Elles ont été écrites pour être applicables dans la perspective du Traité international.
– La conclusion d’un traité ambitieux et juridiquement contraignant. Il n’est jamais inutile de rappeler les fondamentaux du traité. Il doit s’intéresser au problème du plastique tout au long de son cycle de vie, de l’extraction du pétrole, jusqu’aux déchets, dans la mer, les eaux douces, l’air, les sols. Un autre grand principe du traité est qu’il ne doit pas regarder uniquement le sujet sous l’angle de la gestion des déchets.

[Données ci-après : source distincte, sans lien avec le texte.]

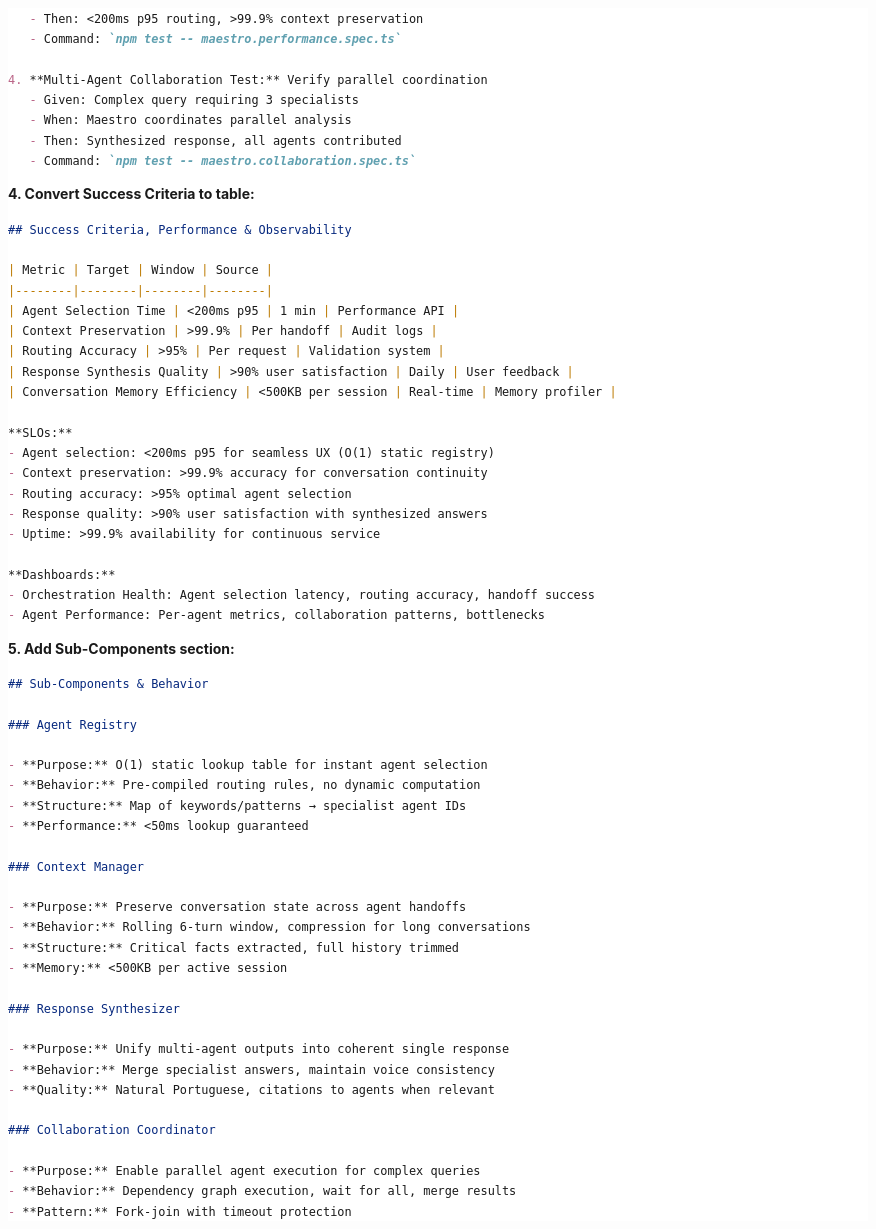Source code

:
 ```markdown
   - Then: <200ms p95 routing, >99.9% context preservation
   - Command: `npm test -- maestro.performance.spec.ts`

4. **Multi-Agent Collaboration Test:** Verify parallel coordination
   - Given: Complex query requiring 3 specialists
   - When: Maestro coordinates parallel analysis
   - Then: Synthesized response, all agents contributed
   - Command: `npm test -- maestro.collaboration.spec.ts`
```

**4. Convert Success Criteria to table:**
```markdown
## Success Criteria, Performance & Observability

| Metric | Target | Window | Source |
|--------|--------|--------|--------|
| Agent Selection Time | <200ms p95 | 1 min | Performance API |
| Context Preservation | >99.9% | Per handoff | Audit logs |
| Routing Accuracy | >95% | Per request | Validation system |
| Response Synthesis Quality | >90% user satisfaction | Daily | User feedback |
| Conversation Memory Efficiency | <500KB per session | Real-time | Memory profiler |

**SLOs:**
- Agent selection: <200ms p95 for seamless UX (O(1) static registry)
- Context preservation: >99.9% accuracy for conversation continuity
- Routing accuracy: >95% optimal agent selection
- Response quality: >90% user satisfaction with synthesized answers
- Uptime: >99.9% availability for continuous service

**Dashboards:**
- Orchestration Health: Agent selection latency, routing accuracy, handoff success
- Agent Performance: Per-agent metrics, collaboration patterns, bottlenecks
```

**5. Add Sub-Components section:**
```markdown
## Sub-Components & Behavior

### Agent Registry

- **Purpose:** O(1) static lookup table for instant agent selection
- **Behavior:** Pre-compiled routing rules, no dynamic computation
- **Structure:** Map of keywords/patterns → specialist agent IDs
- **Performance:** <50ms lookup guaranteed

### Context Manager

- **Purpose:** Preserve conversation state across agent handoffs
- **Behavior:** Rolling 6-turn window, compression for long conversations
- **Structure:** Critical facts extracted, full history trimmed
- **Memory:** <500KB per active session

### Response Synthesizer

- **Purpose:** Unify multi-agent outputs into coherent single response
- **Behavior:** Merge specialist answers, maintain voice consistency
- **Quality:** Natural Portuguese, citations to agents when relevant

### Collaboration Coordinator

- **Purpose:** Enable parallel agent execution for complex queries
- **Behavior:** Dependency graph execution, wait for all, merge results
- **Pattern:** Fork-join with timeout protection
```

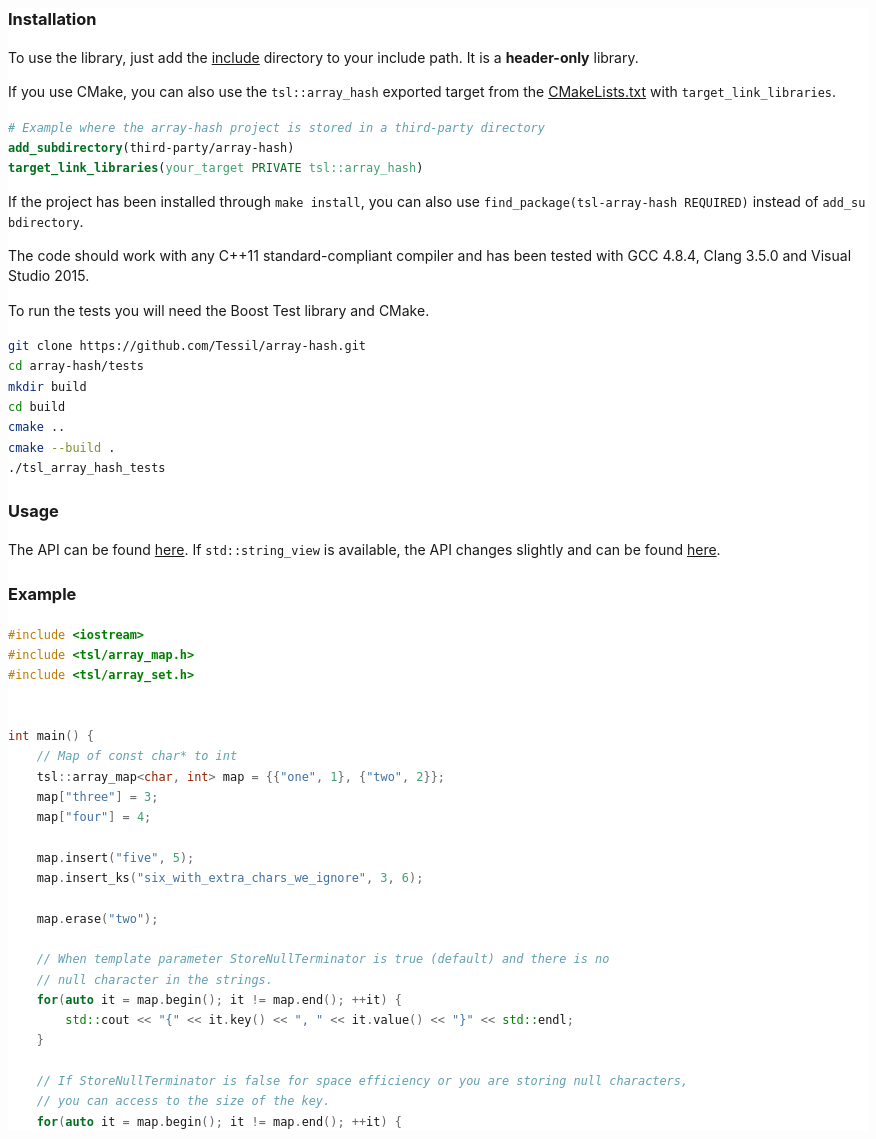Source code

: ### Installation

To use the library, just add the [include](include/) directory to your include path. It is a **header-only** library.

If you use CMake, you can also use the `tsl::array_hash` exported target from the [CMakeLists.txt](CMakeLists.txt) with `target_link_libraries`. 
```cmake
# Example where the array-hash project is stored in a third-party directory
add_subdirectory(third-party/array-hash)
target_link_libraries(your_target PRIVATE tsl::array_hash)  
```

If the project has been installed through `make install`, you can also use `find_package(tsl-array-hash REQUIRED)` instead of `add_subdirectory`.

The code should work with any C++11 standard-compliant compiler and has been tested with GCC 4.8.4, Clang 3.5.0 and Visual Studio 2015.

To run the tests you will need the Boost Test library and CMake. 

```bash
git clone https://github.com/Tessil/array-hash.git
cd array-hash/tests
mkdir build
cd build
cmake ..
cmake --build .
./tsl_array_hash_tests
```



### Usage

The API can be found [here](https://tessil.github.io/array-hash/doc_without_string_view/html). If `std::string_view` is available, the API changes slightly and can be found [here](https://tessil.github.io/array-hash/doc/html/).


### Example

```c++
#include <iostream>
#include <tsl/array_map.h>
#include <tsl/array_set.h>


int main() {
    // Map of const char* to int
    tsl::array_map<char, int> map = {{"one", 1}, {"two", 2}};
    map["three"] = 3;
    map["four"] = 4;
    
    map.insert("five", 5);
    map.insert_ks("six_with_extra_chars_we_ignore", 3, 6);
    
    map.erase("two");
    
    // When template parameter StoreNullTerminator is true (default) and there is no
    // null character in the strings.
    for(auto it = map.begin(); it != map.end(); ++it) {
        std::cout << "{" << it.key() << ", " << it.value() << "}" << std::endl;
    }
    
    // If StoreNullTerminator is false for space efficiency or you are storing null characters, 
    // you can access to the size of the key.
    for(auto it = map.begin(); it != map.end(); ++it) {
```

– Une diminution significative la production et de la demande des plastiques vierges. Je ne suis pas un adepte de la décroissance mais il existe un lien direct entre l’augmentation de la production de plastiques vierges, l’augmentation des déchets et l’accumulation des micro et nanoplastiques dans les organismes vivants, en particulier le corps humain.
– Le renforcement des capacités des Gouvernements et des scientifiques. La promotion d’une expertise et d’une science indépendantes, notamment à travers des financements pérennes, est également indispensable.
– Imposer aux industriels une plus grande transparence sur les substances chimiques en s’appuyant sur le principe « pas de données, pas de marché ». Sachant que pour les 2/3 des substances chimiques, il n’existe aucune information sur leur dangerosité potentielle et pour 60% d’entre elles, il n’y a pas d’information sur leur utilisation ou leur présence dans les matériaux et produits plastiques. Les États doivent privilégier une approche commune à travers l’édiction de normes claires sur le type d’information à récupérer auprès des parties prenantes tout au long de la chaîne de valeur.
– Réduire le nombre de substances chimiques utilisées dans la formulation de polymères.
– Améliorer l’efficacité de la réglementation des substances chimiques à travers une approche par groupes de substances chimiques basés sur leur dangerosité. Les scientifiques proposent une approche fondée sur la dangerosité et non sur le risque afin d’identifier plus rapidement et efficacement les substances préoccupantes qui exigent la prise de mesure. Les 10 000 produits chimiques pour lesquels il n’existe pas de données doivent être évalués et réglementés en priorité.
– Développer les analyses de cycle de vie plus complètes pour mieux évaluer les externalités négatives liées à la production et à l’usage des plastiques.
– Définir des critères pour aider à l’élimination des plastiques non essentiels.
– Limiter les pertes dans l’environnement. Il est nécessaire de partager les bonnes pratiques et les technologies existantes afin d’aider techniquement et financièrement les pays en développement à améliorer leurs systèmes de gestion des déchets pour pouvoir faire face à leur augmentation.